A new study in the journal Pain suggests that hand pain may be reduced simply by crossing your arms, thereby confusing the brain's spatial mapping. It was a very small study, but it does give some interesting clues as to processes the brain uses to interpret pain.
Study Design and Results
Two experiments were performed using eight healthy volunteers. First, a laser was used to administer brief pain-producing pin pricks on the hands of the participants. Then the subjects crossed their arms and the pin pricks were repeated.
Participants rated their pain themselves and an electroencephalography (EEG) measured their brains' responses. Both measurements showed that there was less perception of pain when the arms were crossed.
In the second experiment, electrically evoked non-painful sensations were administered. Again, the researchers found that crossing the arms reduced the perception of the sensations.
Why would crossing your arms result in reduced pain perception? The scientists think it is because of conflicting information from two of the brain's image maps. For example, the brain has one map of the right hand itself and a second map of the external space around the right hand. The same is true for the left hand. When the arms are crossed, the maps become mismatched, with the right hand in the left hand's space and vice versa. As a result, the brain's information processing ability becomes weaker and there is less perception of stimuli like pain or touch.
Other than studies showing relief of phantom limb pain using mirrors, this study is the first evidence that it is possible to reduce pain by impeding the processes by which the brain localizes a harmful stimulus.
I'm always fascinated by any research that gives us a peek into how the brain works. We know that all pain comes from the brain, regardless of where in our bodies we feel it. So anything we can learn about how the brain processes pain is going to be helpful in developing new and more effective ways to reduce pain – whether it is through better medications or new therapies like mindfulness meditation.
Mirror therapy for phantom limb pain was the first clue that we might be able to trick or confuse our brains into thinking there is no pain. (You can see an interesting video demonstrating mirror therapy here: Treating 'phantom limb pain' with mirror therapy).

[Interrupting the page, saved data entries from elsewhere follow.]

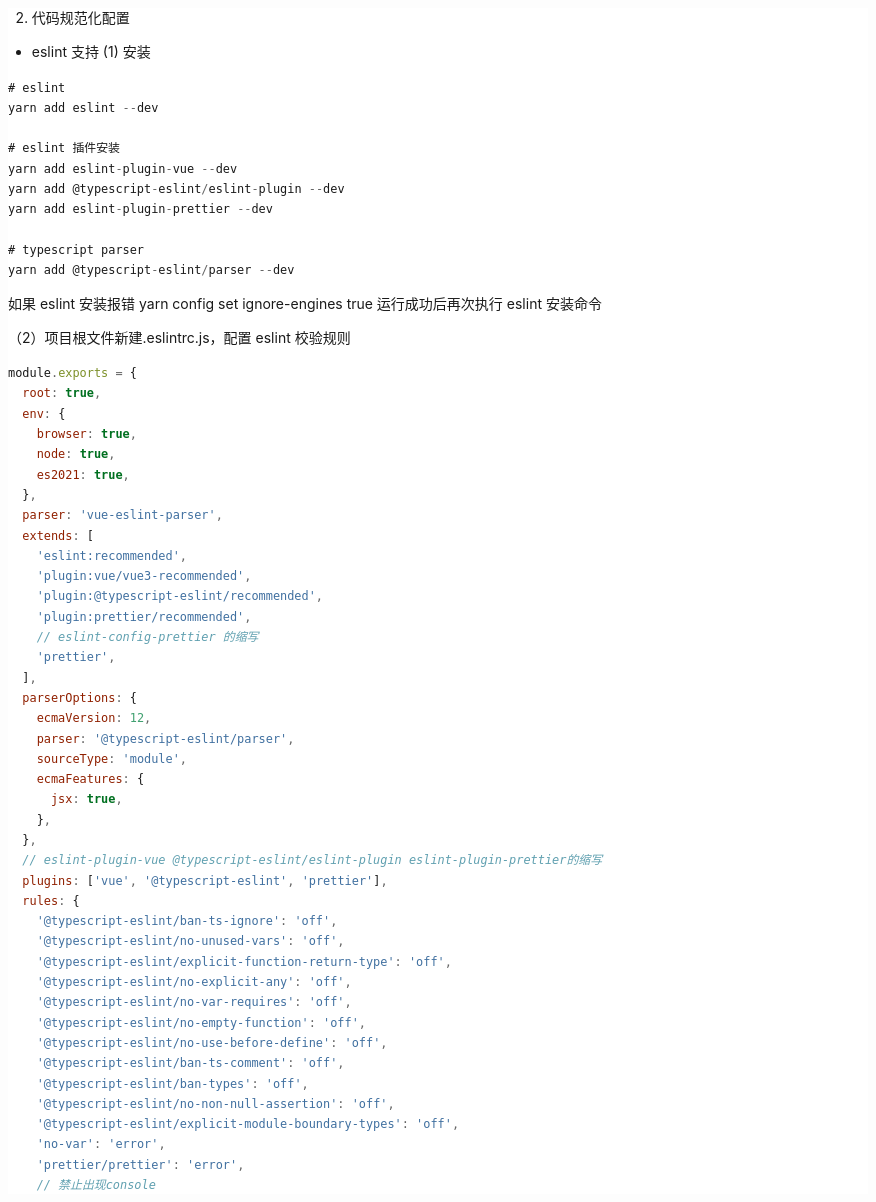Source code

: 2. 代码规范化配置

- eslint 支持
  (1) 安装

```js
# eslint
yarn add eslint --dev

# eslint 插件安装
yarn add eslint-plugin-vue --dev
yarn add @typescript-eslint/eslint-plugin --dev
yarn add eslint-plugin-prettier --dev

# typescript parser
yarn add @typescript-eslint/parser --dev
```

如果 eslint 安装报错
yarn config set ignore-engines true
运行成功后再次执行 eslint 安装命令

（2）项目根文件新建.eslintrc.js，配置 eslint 校验规则

```js
module.exports = {
  root: true,
  env: {
    browser: true,
    node: true,
    es2021: true,
  },
  parser: 'vue-eslint-parser',
  extends: [
    'eslint:recommended',
    'plugin:vue/vue3-recommended',
    'plugin:@typescript-eslint/recommended',
    'plugin:prettier/recommended',
    // eslint-config-prettier 的缩写
    'prettier',
  ],
  parserOptions: {
    ecmaVersion: 12,
    parser: '@typescript-eslint/parser',
    sourceType: 'module',
    ecmaFeatures: {
      jsx: true,
    },
  },
  // eslint-plugin-vue @typescript-eslint/eslint-plugin eslint-plugin-prettier的缩写
  plugins: ['vue', '@typescript-eslint', 'prettier'],
  rules: {
    '@typescript-eslint/ban-ts-ignore': 'off',
    '@typescript-eslint/no-unused-vars': 'off',
    '@typescript-eslint/explicit-function-return-type': 'off',
    '@typescript-eslint/no-explicit-any': 'off',
    '@typescript-eslint/no-var-requires': 'off',
    '@typescript-eslint/no-empty-function': 'off',
    '@typescript-eslint/no-use-before-define': 'off',
    '@typescript-eslint/ban-ts-comment': 'off',
    '@typescript-eslint/ban-types': 'off',
    '@typescript-eslint/no-non-null-assertion': 'off',
    '@typescript-eslint/explicit-module-boundary-types': 'off',
    'no-var': 'error',
    'prettier/prettier': 'error',
    // 禁止出现console
```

This new study provides additional evidence that we may be able to change or retrain the brain when it comes to pain perception.

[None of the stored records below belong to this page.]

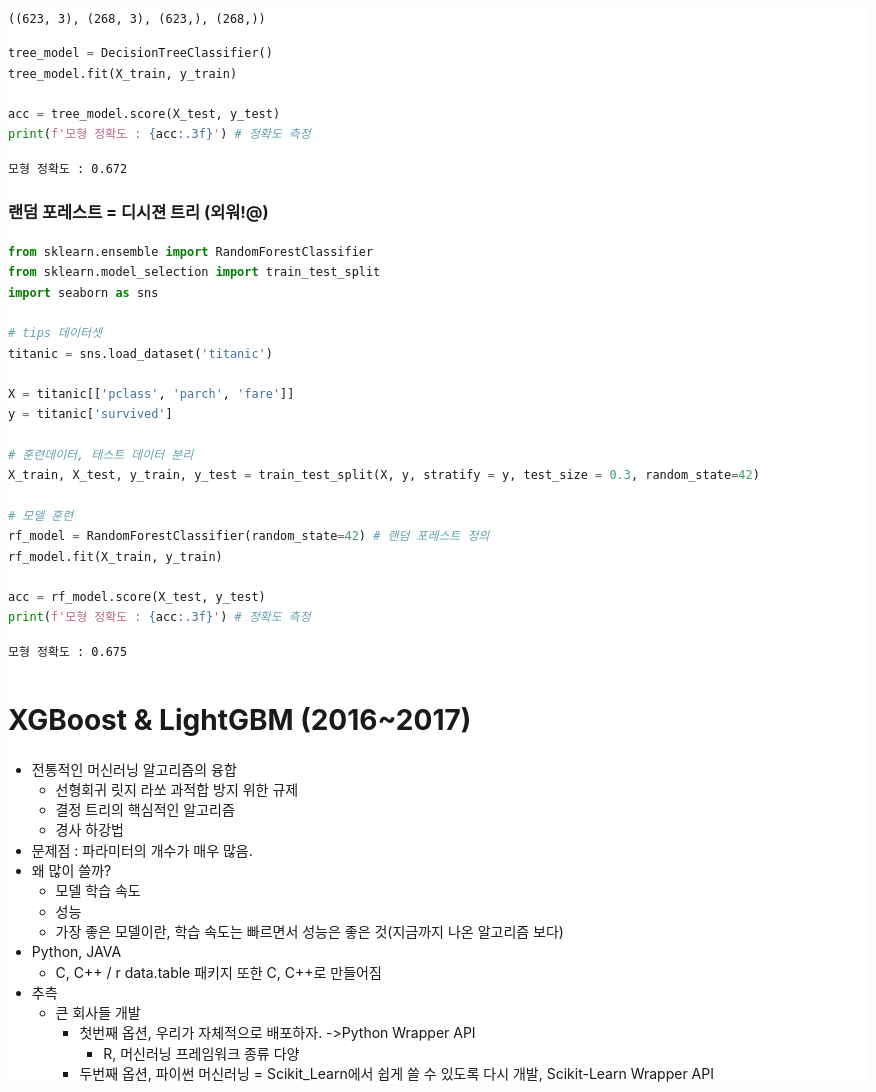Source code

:     ((623, 3), (268, 3), (623,), (268,))




```python
tree_model = DecisionTreeClassifier()
tree_model.fit(X_train, y_train)

acc = tree_model.score(X_test, y_test)
print(f'모형 정확도 : {acc:.3f}') # 정확도 측정
```

    모형 정확도 : 0.672
    

### 랜덤 포레스트 = 디시젼 트리 (외워!@)


```python
from sklearn.ensemble import RandomForestClassifier
from sklearn.model_selection import train_test_split 
import seaborn as sns 

# tips 데이터셋 
titanic = sns.load_dataset('titanic')

X = titanic[['pclass', 'parch', 'fare']]
y = titanic['survived']

# 훈련데이터, 테스트 데이터 분리
X_train, X_test, y_train, y_test = train_test_split(X, y, stratify = y, test_size = 0.3, random_state=42)

# 모델 훈련
rf_model = RandomForestClassifier(random_state=42) # 랜덤 포레스트 정의
rf_model.fit(X_train, y_train)

acc = rf_model.score(X_test, y_test)
print(f'모형 정확도 : {acc:.3f}') # 정확도 측정
```

    모형 정확도 : 0.675
    

# XGBoost & LightGBM (2016~2017)
- 전통적인 머신러닝 알고리즘의 융합
  + 선형회귀 릿지 라쏘 과적합 방지 위한 규제
  + 결정 트리의 핵심적인 알고리즘
  + 경사 하강법
- 문제점 : 파라미터의 개수가 매우 많음.
- 왜 많이 쓸까?
  + 모델 학습 속도
  + 성능
  + 가장 좋은 모델이란, 학습 속도는 빠르면서 성능은 좋은 것(지금까지 나온 알고리즘 보다)
- Python, JAVA
  + C, C++ / r data.table 패키지 또한 C, C++로 만들어짐
- 추측
  - 큰 회사들 개발
    + 첫번째 옵션, 우리가 자체적으로 배포하자. ->Python Wrapper API
      + R, 머신러닝 프레임워크 종류 다양
    + 두번째 옵션, 파이썬 머신러닝 = Scikit_Learn에서 쉽게 쓸 수 있도록 다시 개발, Scikit-Learn Wrapper API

Before we get too excited, though, we have to remember:
- This was a very small study, using only eight people.
- All of the volunteers were healthy. None had a history of chronic hand pain.
- The painful stimulus was administered externally. It was not already existing internal pain.
- The degree of pain reduction was small.
I can't help but wonder whether crossing your arms would help pain from something like carpel tunnel syndrome. Since I don't have hand pain, I can't put that to the test. If you do, perhaps you could give it a try and let us know if you noticed any difference.
While crossing your arms might not be the answer for all – or even any – hand pain, I do think the research is useful in providing another small piece of the pain processing puzzle.
Gallace A, et al. The analgesic effect of crossing the arms. Pain. 2011(Jun);152(6):1418-1423.